Hacer, comprar y quemar los viejos

Las horas finales del año llegan. Instante de mirar relojes, almanaques y calendarios, generalizados por la modernidad para medir el devenir del tiempo, en días, meses y años. Hace tres décadas, Guayaquil y el país masificaron el rito de comprar muñecos de cartón hechos por artesanos de un mercado creciente. Así crean un modo mercantil de vida que atiende la demanda continua y silenciosa por la presión de los ‘mass media’, publicidad, cómics y filmes de superhéroes. Los niños presionan socialmente a familias y padres a comprarlos. La prensa los llama monigotes, término nuevo que no está en la memoria y relato de quienes tenemos más de 5 décadas. En nosotros la acción comunicativa de esos tiempos era de convocatoria y vivencia para crear muñecos que semejen un viejo que debía quemarse el 31. Galladas y vecinos barriales recorríamos hogares pidiendo camisas, zapatos, medias, guantes usados para confeccionarlos. Para eso visitábamos los aserríos y carpinterías, buscando viruta, aserrín y paja. Luego hacíamos la colecta y comprábamos la careta del viejo. Era un pasado de convocatoria colectiva, humana, mundana, cálida, de valor cultural y psicosocial. Tiempos de predominio y unión barrial, vecinal y familiar para construir con nuestras manos el viejo. Hoy esto ha desaparecido. Solo quedan recuerdos en los periódicos de ayer como noticias olvidadas que nadie lee. Ahora los padres sacan sus dólares de la billetera y compran esas mercancías artesanales.

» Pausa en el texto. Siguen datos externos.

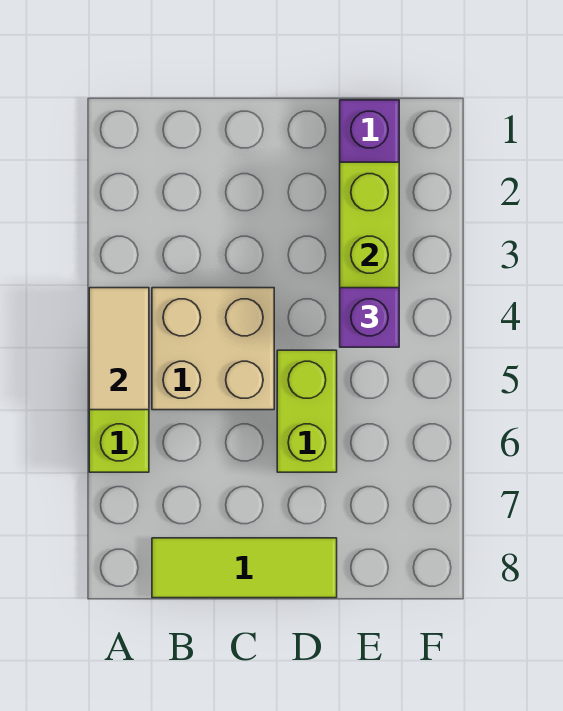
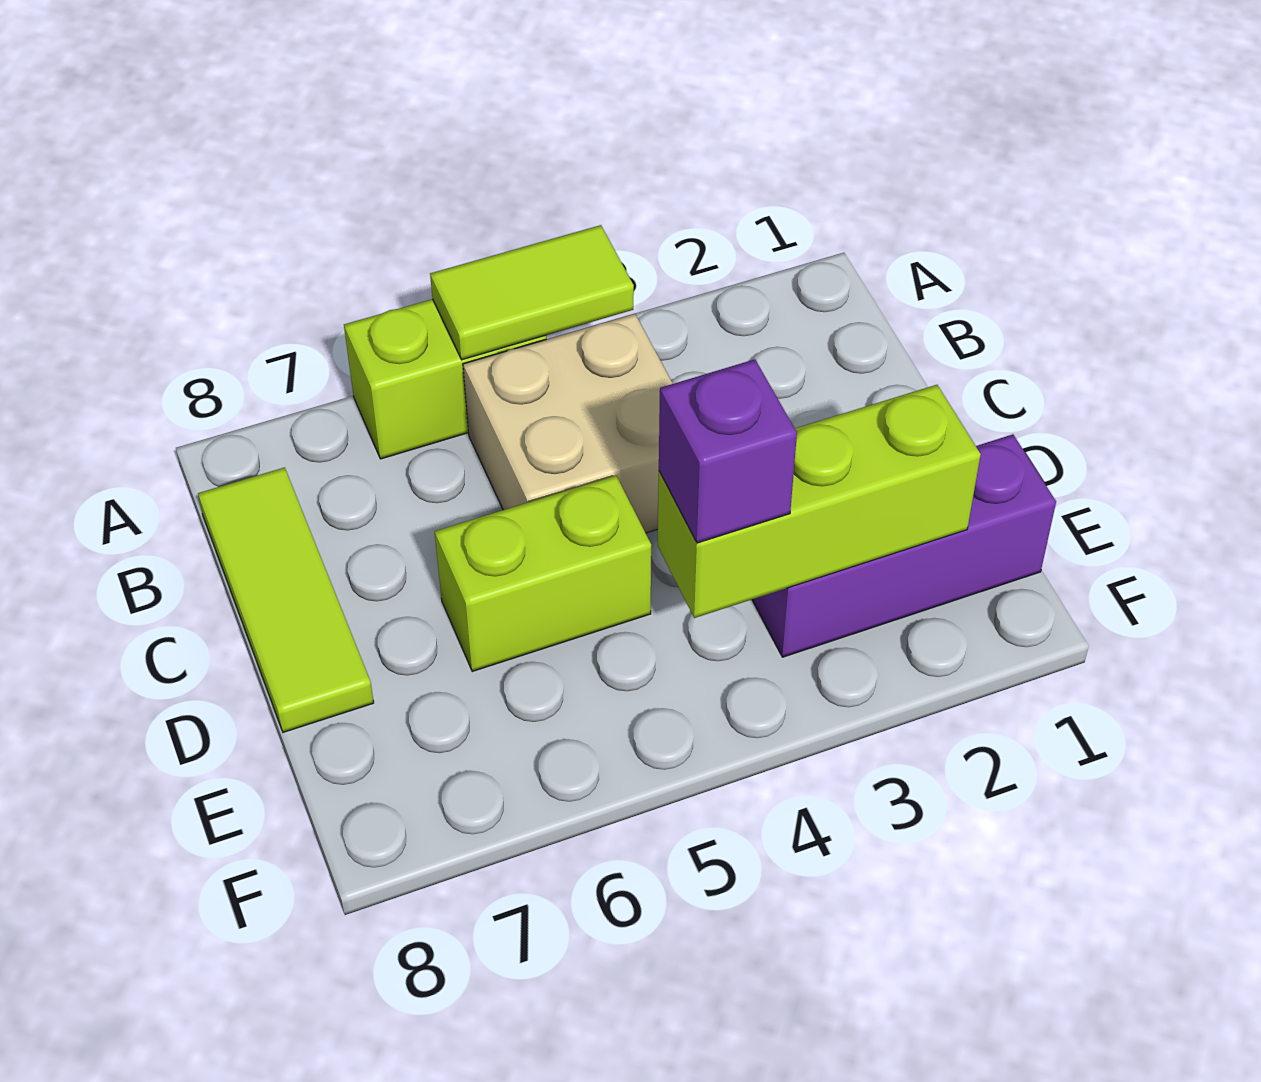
tan tile A4:A5 level 2 -> lime tile A4:A5 level 2

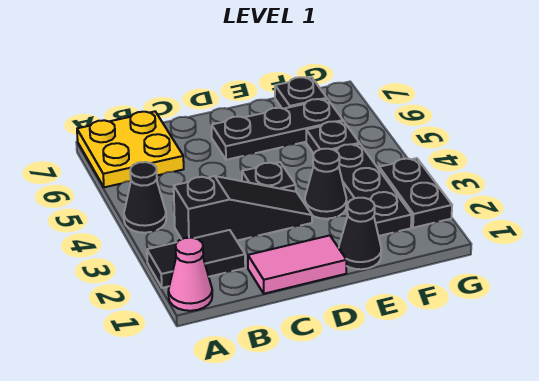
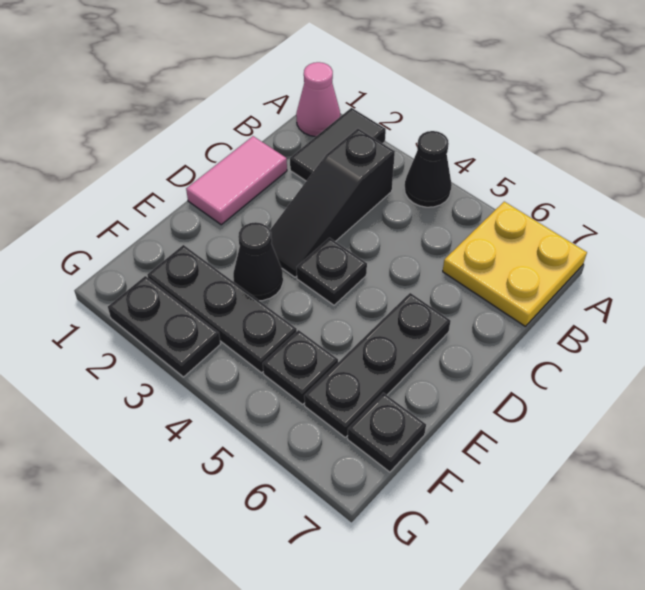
black cone E1 level 1 -> none

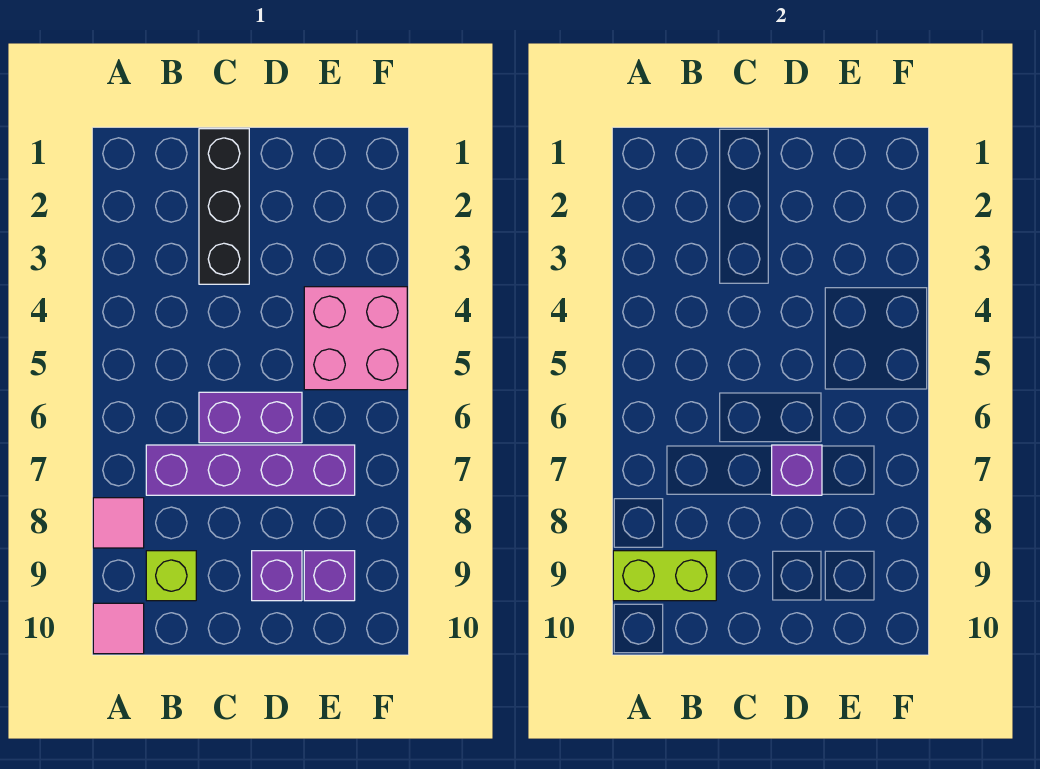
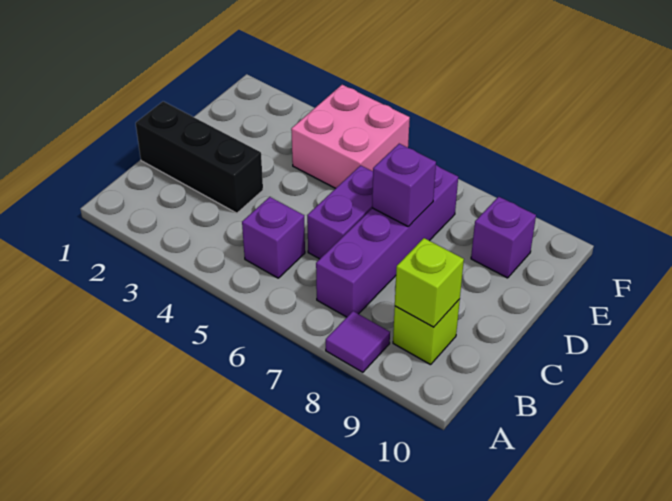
pink tile A8 level 1 -> purple tile A8 level 1
lime brick A9:B9 level 2 -> lime brick B9 level 2
pink tile A10 level 1 -> none
purple brick D9 level 1 -> purple brick B5 level 1

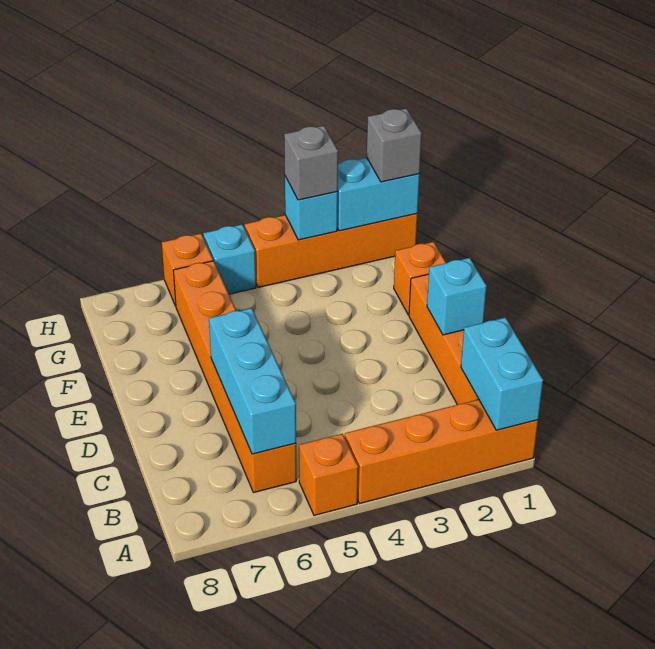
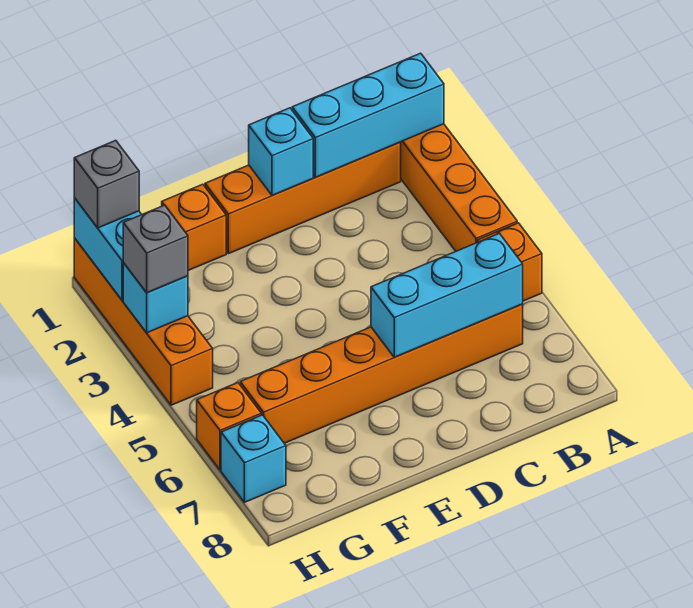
cyan brick A1:B1 level 2 -> cyan brick A1:C1 level 2
cyan brick H5 level 1 -> cyan brick H7 level 1

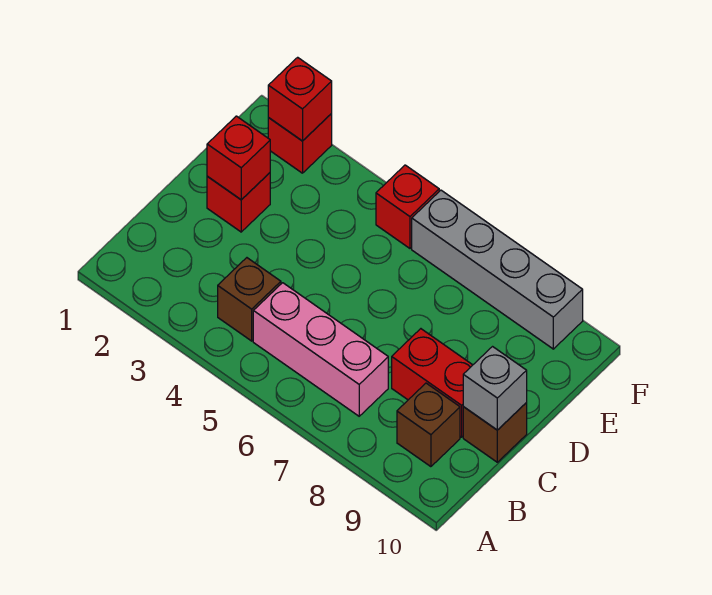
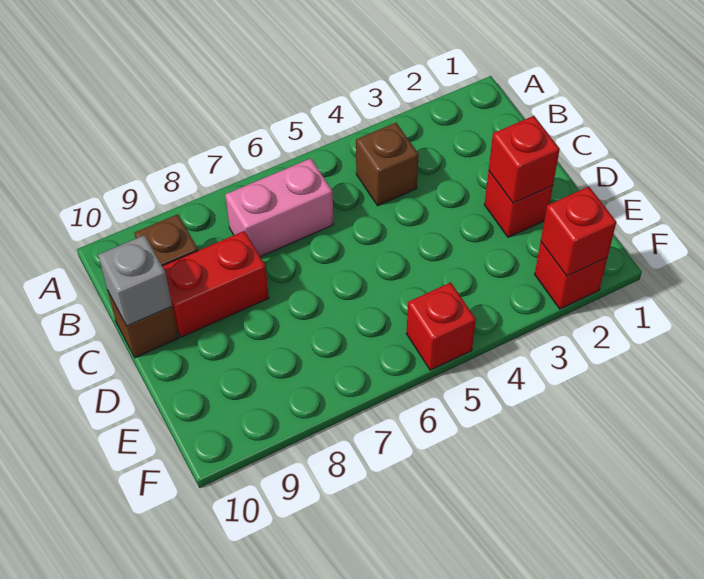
pink brick B5:B7 level 1 -> pink brick B6:B7 level 1
grey brick F6:F9 level 1 -> none

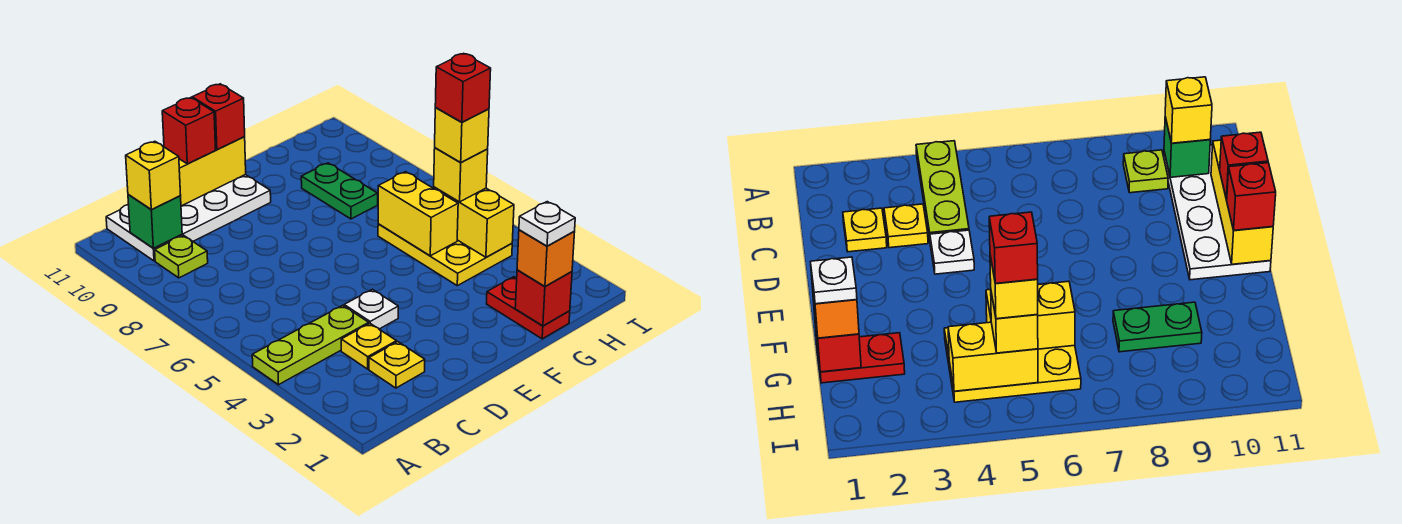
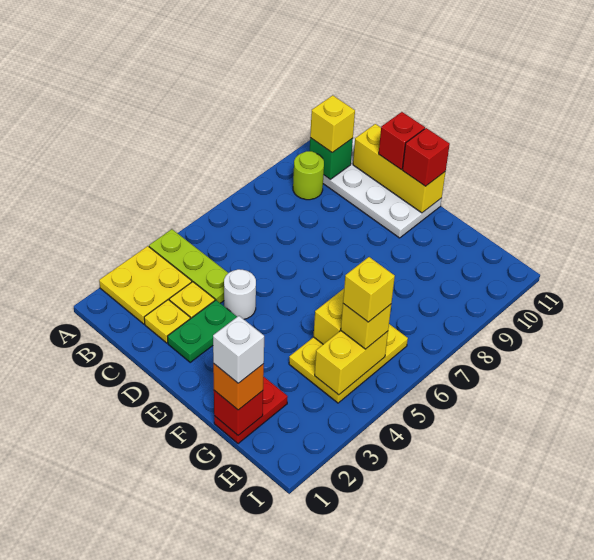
none -> yellow plate A2:B3 level 1
lime plate B9 level 1 -> lime round brick B9 level 1
white plate D4 level 1 -> white round brick D4 level 1
white plate G1 level 4 -> white brick G1 level 4
green plate G8:G9 level 1 -> green plate D2:D3 level 1
red brick H5 level 5 -> none

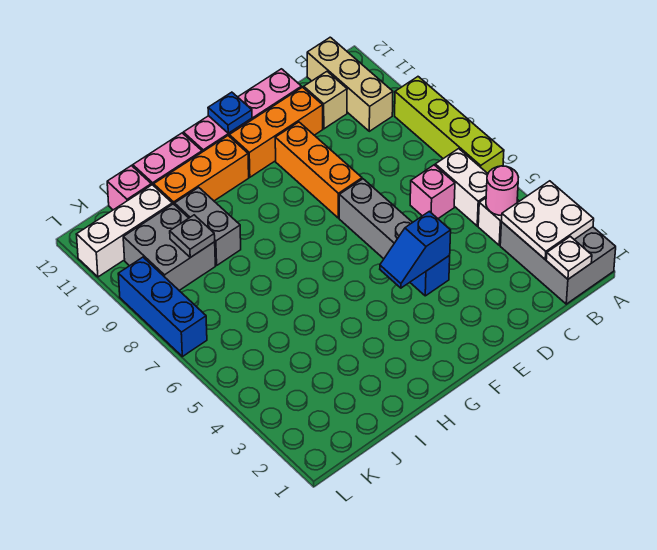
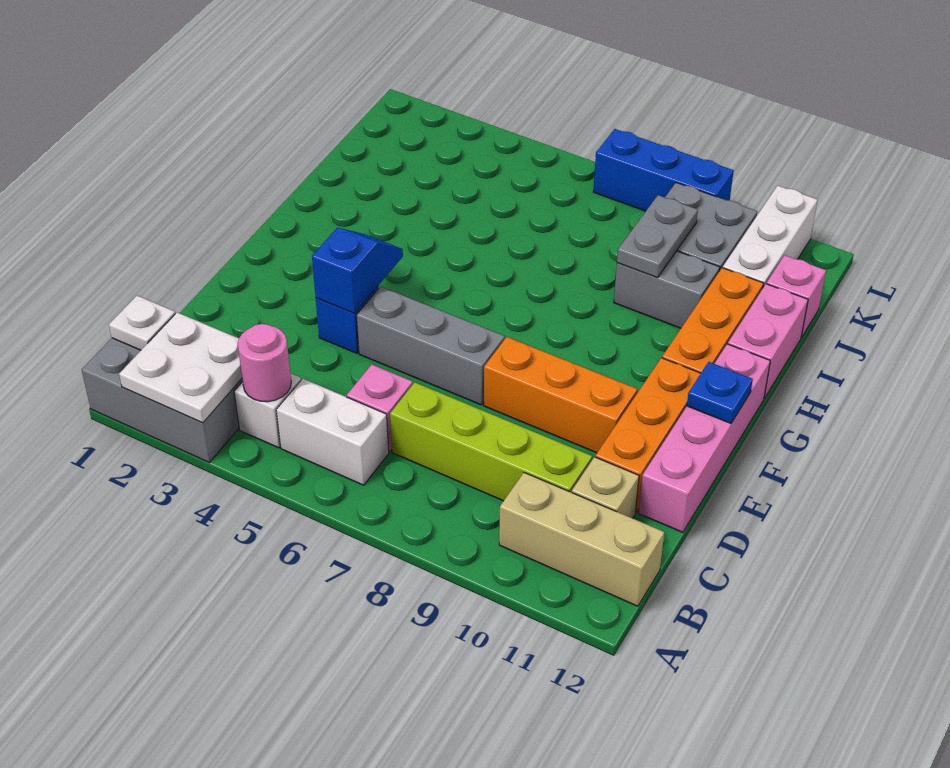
lime brick A6:A9 level 1 -> lime brick C7:C10 level 1
grey plate J9 level 2 -> grey plate I9:J9 level 2

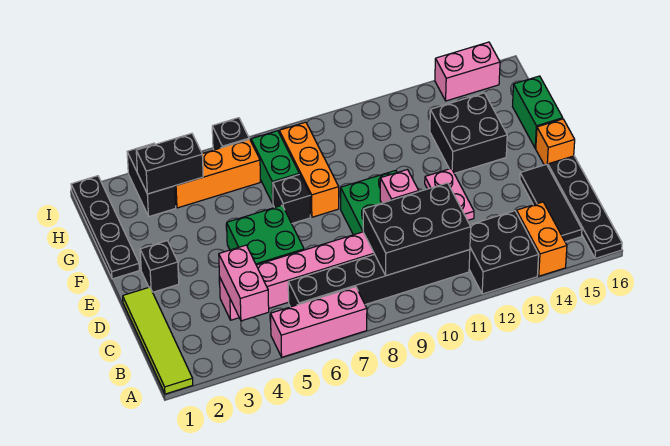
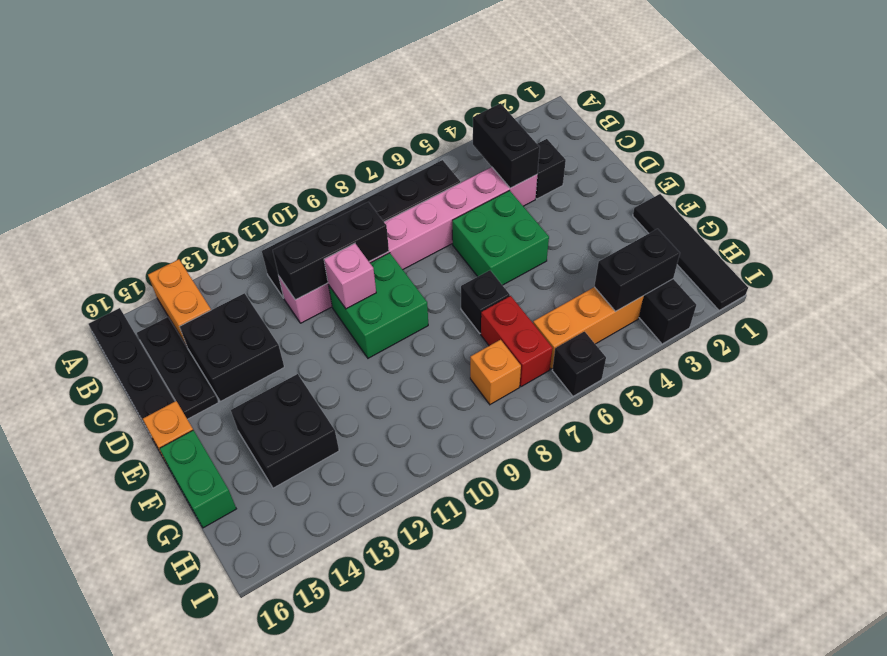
lime tile A1:D1 level 1 -> none
pink brick A5:A7 level 1 -> none
black brick A12:B13 level 1 -> black brick C13:D14 level 1
pink brick B4:C4 level 2 -> black brick B4:C4 level 2
black brick B9:C11 level 2 -> black brick C9:C11 level 2
black tile B15:D15 level 1 -> black plate B15:D15 level 1
pink plate D12:E12 level 1 -> none
black brick E2 level 1 -> black brick C3 level 1
black plate F1:I1 level 1 -> black tile F1:I1 level 1
orange brick F8:H8 level 1 -> orange brick H8 level 1
green brick G7:H7 level 1 -> red brick G7:H7 level 1
pink brick I14:I15 level 1 -> none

Hoy, como ayer, la piromanía sigue rigiendo los destinos del horario, los relojes y el calendario del 31 diciembre a las 12 de la noche. Pero ahora todo huele a pólvora, a ruido ensordecedor. Ya no usamos la sal en grano para producir esos ruidos que semejaban explosiones. Hoy es más mercantil, más explosiva, contaminante y menos humana la quema de los años viejos. Evoco ese pasado y relatos de vida para aquellos que aún recordamos las emociones de esos diciembres lejanos, donde la familia, la gallada barrial y el vecindario éramos uno solo. Por eso en 1950-60 cantábamos: “Yo no olvido al año viejo/Que me ha dejado cosas muy buenas/Me dejó una chiva/Una burra negra/Una yegua blanca/Y una buena suegra”, de Crescencio Salcedo Monroy. Pero la vida seguía.